On 10th June 2020, Amazon announced it would stop supplying US police officers with its facial recognition technology for one year, following IBM's move out of facial recognition technology entirely.  But digital rights group Fight for the Future, which has called on Congress to ban the government's use of facial recognition, called Amazon's moratorium "nothing more than a public relations stunt".

3. Enabling racial profiling

Another of Amazon’s contracts with law enforcement agencies in the US has been criticised for encouraging racial profiling.

Amazon’s home surveillance company, Ring, has partnerships with over 200 police departments in the US. As part of some of these partnerships, Ring has incentivised police to encourage community members to use its neighbourhood watch app.

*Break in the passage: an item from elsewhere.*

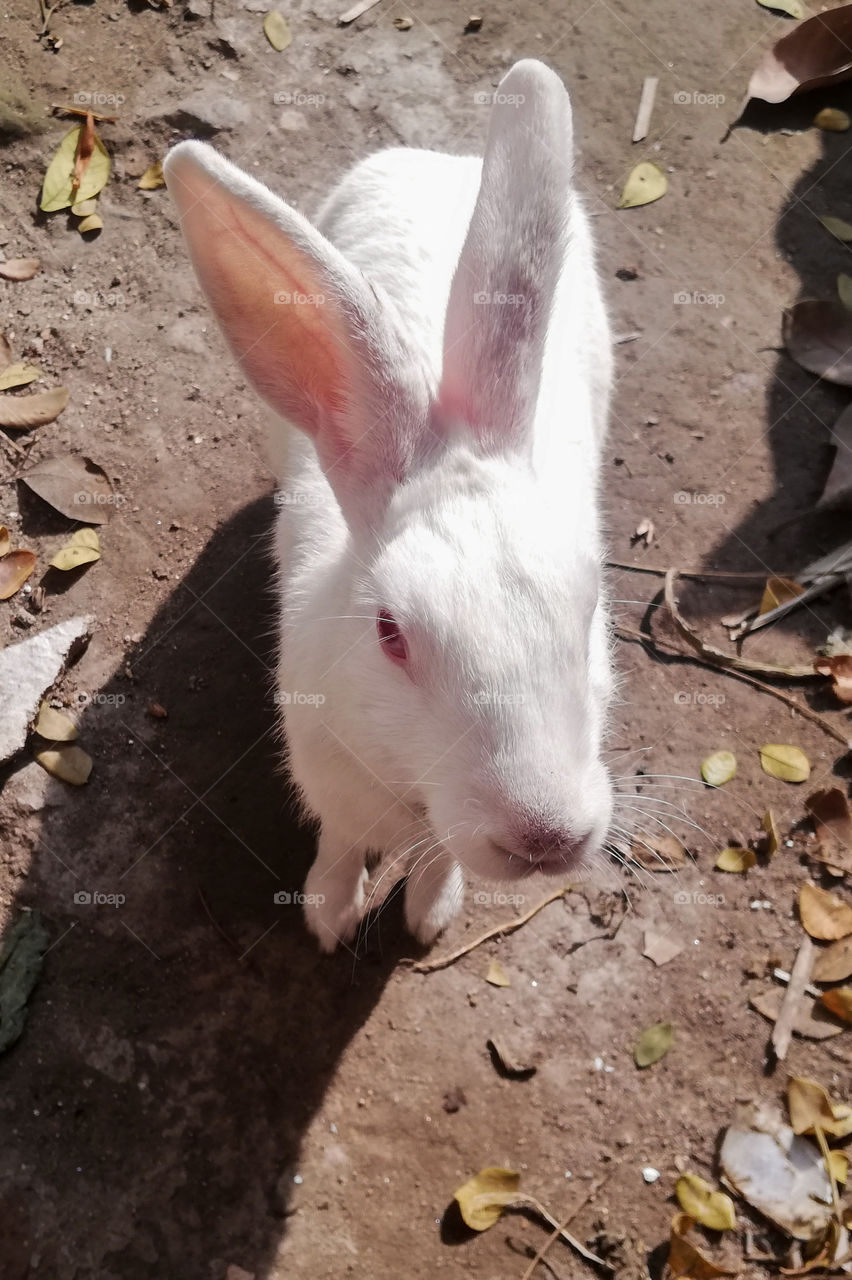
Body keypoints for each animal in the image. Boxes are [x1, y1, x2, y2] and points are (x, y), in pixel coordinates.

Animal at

The app has been found to have issues with racial profiling. A review of over 100 posts on the app found that the majority of people who users had reported as ‘suspicious’ were people of colour.

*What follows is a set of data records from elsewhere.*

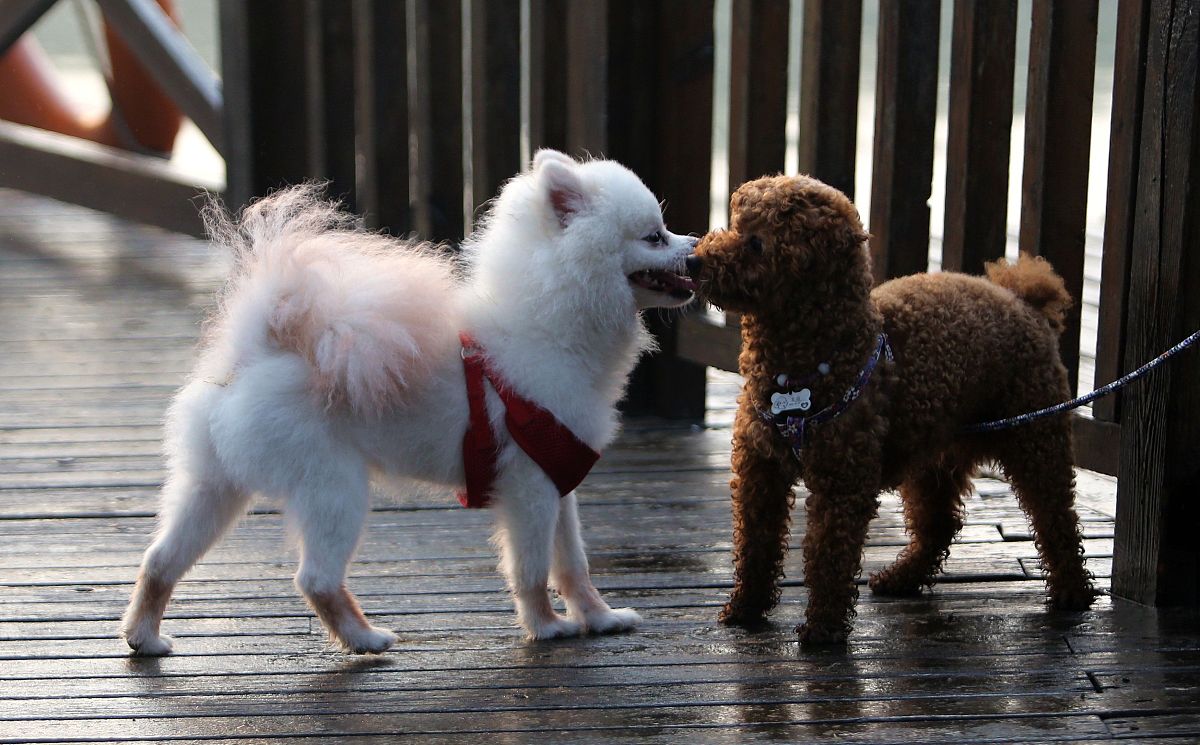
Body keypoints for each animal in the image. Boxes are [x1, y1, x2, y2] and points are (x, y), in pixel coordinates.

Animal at [118, 149, 700, 652]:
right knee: (315, 577)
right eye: (654, 236)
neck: (552, 331)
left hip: (214, 485)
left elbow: (574, 565)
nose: (696, 242)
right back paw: (364, 639)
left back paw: (144, 637)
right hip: (334, 487)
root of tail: (255, 351)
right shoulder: (530, 487)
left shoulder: (559, 480)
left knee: (160, 558)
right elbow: (532, 569)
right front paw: (546, 627)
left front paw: (601, 618)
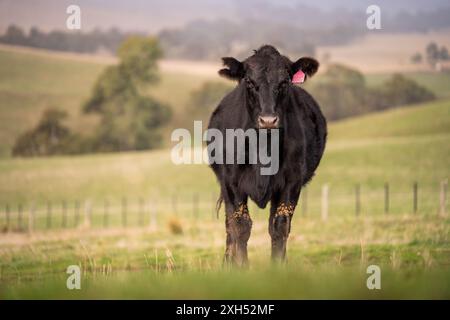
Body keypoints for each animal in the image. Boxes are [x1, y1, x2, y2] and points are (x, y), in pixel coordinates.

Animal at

“Given the reality of police violence, with impunity, impacting primarily people of colour in the United States, these kinds of acts threaten the lives of third parties who are simply, in some cases, doing their jobs or living in their own neighbourhoods,” Shahid Buttar, director of grass-roots advocacy for the Electronic Frontier Foundation, told Motherboard, who conducted the review.

4. Advertising on white supremacist media

Amazon remains the last large advertiser on Breitbart, the far-right media outlet, which once featured a ‘Black Crime’ section.

Breitbart is known for its hate-speech, and Nandini Jammi, who co-founded the Sleeping Giants campaign says that the site is “funded by white supremacists and written by white supremacists”.

In 2018, over 2,500 advertisers cut ties with the media outlet after pressure from the campaign. Yet, Amazon continues to advertise with the media outlet.

Amazon must change its practices

Athena, a coalition of organisations fighting against Amazon in the US, has spoken out about the company’s hypocrisy.

It adds to the growing list of Amazon’s racist practices, pointing to recent reports that Amazon allows payments to far-right groups through its platforms, as well as its provision of tech services to US Immigration and Customs Enforcement, which has been used for Trump’s racist and anti-immigration agenda. And it is calling on the company to address its own behaviour.

“Racist power will not dismantle itself: that is our collective work.”

Amazon states “The inequitable and brutal treatment of Black people in our country must stop”. We would argue that it must start with its own practices first.